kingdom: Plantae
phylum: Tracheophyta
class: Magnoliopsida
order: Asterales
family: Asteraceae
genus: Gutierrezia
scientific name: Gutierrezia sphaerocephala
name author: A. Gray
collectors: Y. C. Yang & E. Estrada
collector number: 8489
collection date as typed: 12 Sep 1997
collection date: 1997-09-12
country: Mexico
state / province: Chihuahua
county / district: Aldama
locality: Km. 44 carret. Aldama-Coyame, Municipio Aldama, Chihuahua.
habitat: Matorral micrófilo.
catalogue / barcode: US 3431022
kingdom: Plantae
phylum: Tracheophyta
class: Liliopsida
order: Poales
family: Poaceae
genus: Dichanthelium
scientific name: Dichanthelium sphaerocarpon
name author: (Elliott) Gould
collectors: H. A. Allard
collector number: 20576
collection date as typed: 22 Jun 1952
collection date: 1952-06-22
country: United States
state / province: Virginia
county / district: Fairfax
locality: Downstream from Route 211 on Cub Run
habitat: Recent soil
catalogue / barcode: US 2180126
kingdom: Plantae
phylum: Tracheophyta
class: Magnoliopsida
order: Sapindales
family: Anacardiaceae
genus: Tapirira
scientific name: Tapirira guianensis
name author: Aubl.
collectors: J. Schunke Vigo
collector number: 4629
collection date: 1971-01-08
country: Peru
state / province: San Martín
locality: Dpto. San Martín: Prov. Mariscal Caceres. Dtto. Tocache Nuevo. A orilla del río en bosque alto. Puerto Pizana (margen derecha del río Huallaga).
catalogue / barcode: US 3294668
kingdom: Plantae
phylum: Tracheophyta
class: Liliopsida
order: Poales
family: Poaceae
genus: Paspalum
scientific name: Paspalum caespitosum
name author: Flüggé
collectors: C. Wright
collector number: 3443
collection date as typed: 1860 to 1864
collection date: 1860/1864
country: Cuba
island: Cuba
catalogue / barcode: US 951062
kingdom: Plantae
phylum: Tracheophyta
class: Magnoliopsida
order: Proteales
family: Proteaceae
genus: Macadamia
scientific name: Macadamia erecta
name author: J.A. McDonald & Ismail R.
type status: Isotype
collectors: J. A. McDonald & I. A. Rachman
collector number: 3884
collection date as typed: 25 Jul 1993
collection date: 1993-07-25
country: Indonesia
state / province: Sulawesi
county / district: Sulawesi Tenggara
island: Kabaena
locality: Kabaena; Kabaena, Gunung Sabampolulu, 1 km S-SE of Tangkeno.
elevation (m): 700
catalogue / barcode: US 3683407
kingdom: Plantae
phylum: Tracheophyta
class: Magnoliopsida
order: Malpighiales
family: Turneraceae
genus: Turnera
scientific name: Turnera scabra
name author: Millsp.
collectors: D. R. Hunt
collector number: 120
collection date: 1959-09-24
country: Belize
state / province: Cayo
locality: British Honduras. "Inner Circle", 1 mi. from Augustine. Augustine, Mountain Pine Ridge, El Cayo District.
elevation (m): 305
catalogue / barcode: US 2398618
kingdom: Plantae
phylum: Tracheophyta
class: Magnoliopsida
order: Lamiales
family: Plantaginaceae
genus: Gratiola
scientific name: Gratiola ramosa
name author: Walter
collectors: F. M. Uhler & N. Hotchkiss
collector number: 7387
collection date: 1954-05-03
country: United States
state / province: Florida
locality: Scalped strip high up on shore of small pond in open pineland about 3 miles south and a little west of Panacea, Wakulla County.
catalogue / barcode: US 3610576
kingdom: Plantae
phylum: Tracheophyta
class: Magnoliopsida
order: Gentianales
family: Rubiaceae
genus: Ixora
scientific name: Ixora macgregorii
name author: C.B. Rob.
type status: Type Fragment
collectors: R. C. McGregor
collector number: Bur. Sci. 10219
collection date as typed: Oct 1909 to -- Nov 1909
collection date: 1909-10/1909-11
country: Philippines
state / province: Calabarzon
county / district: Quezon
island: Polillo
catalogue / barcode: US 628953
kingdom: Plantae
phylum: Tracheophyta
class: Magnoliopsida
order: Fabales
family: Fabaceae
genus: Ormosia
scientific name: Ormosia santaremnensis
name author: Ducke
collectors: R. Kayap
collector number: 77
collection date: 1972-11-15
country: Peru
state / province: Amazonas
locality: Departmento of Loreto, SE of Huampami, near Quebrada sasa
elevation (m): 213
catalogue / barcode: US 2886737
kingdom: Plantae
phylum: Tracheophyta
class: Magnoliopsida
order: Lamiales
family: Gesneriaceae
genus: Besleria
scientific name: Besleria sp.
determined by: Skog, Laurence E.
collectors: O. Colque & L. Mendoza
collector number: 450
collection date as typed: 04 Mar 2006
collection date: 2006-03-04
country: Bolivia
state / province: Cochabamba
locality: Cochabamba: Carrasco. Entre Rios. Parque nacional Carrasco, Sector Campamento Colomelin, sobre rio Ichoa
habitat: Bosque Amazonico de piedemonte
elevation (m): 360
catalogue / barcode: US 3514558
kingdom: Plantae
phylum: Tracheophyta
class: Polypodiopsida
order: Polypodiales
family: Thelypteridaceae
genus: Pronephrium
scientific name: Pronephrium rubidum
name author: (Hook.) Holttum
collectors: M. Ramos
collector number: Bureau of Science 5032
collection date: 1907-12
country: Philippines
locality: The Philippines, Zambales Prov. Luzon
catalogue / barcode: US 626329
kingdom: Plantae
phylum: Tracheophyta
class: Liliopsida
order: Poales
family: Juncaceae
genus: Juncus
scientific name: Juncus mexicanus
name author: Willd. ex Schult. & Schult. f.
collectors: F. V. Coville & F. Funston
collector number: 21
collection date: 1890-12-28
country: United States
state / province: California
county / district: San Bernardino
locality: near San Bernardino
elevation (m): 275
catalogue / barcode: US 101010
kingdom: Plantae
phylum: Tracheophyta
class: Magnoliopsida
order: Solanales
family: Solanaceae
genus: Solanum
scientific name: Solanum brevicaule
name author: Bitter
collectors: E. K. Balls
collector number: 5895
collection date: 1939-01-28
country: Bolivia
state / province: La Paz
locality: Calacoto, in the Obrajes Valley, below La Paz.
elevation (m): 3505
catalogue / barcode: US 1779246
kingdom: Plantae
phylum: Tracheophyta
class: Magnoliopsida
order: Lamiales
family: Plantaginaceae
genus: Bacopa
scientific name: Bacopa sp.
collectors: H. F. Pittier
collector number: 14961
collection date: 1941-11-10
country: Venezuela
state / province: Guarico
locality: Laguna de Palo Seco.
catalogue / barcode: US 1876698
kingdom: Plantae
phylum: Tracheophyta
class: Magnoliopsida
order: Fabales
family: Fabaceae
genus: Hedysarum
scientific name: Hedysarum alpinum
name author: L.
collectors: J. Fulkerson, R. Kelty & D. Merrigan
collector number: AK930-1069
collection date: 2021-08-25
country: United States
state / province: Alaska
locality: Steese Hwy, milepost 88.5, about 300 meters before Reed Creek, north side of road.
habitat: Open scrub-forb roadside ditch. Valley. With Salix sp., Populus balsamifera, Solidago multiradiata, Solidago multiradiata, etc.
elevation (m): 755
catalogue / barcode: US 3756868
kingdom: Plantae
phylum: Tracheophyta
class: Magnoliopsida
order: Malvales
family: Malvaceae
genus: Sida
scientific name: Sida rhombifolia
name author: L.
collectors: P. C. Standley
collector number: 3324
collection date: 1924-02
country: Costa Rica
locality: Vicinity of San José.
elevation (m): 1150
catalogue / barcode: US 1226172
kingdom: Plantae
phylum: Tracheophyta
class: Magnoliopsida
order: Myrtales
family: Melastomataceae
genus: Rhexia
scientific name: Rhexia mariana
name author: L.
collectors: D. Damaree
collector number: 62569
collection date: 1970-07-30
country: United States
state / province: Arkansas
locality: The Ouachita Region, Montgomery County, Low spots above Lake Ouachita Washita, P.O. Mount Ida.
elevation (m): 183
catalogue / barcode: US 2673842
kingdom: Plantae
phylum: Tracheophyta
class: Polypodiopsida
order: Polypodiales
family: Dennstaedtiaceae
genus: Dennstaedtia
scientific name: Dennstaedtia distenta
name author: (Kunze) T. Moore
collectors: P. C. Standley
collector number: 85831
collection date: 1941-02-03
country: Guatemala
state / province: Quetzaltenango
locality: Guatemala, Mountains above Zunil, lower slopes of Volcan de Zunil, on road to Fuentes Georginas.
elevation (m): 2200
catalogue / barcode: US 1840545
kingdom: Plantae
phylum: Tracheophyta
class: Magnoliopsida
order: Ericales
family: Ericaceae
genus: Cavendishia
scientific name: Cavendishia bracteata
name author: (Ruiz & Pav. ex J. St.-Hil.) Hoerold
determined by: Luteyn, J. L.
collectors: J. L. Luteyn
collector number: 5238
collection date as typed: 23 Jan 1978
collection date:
#####
> _Instruction_:
Please copy the stretch of the entries above, word for word, from the line containing "collection date: 1890-12-28" through the line containing "collectors: E. K. Balls", keeping both of those lines.

> _Reply to the task_:
collection date: 1890-12-28
country: United States
state / province: California
county / district: San Bernardino
locality: near San Bernardino
elevation (m): 275
catalogue / barcode: US 101010
kingdom: Plantae
phylum: Tracheophyta
class: Magnoliopsida
order: Solanales
family: Solanaceae
genus: Solanum
scientific name: Solanum brevicaule
name author: Bitter
collectors: E. K. Balls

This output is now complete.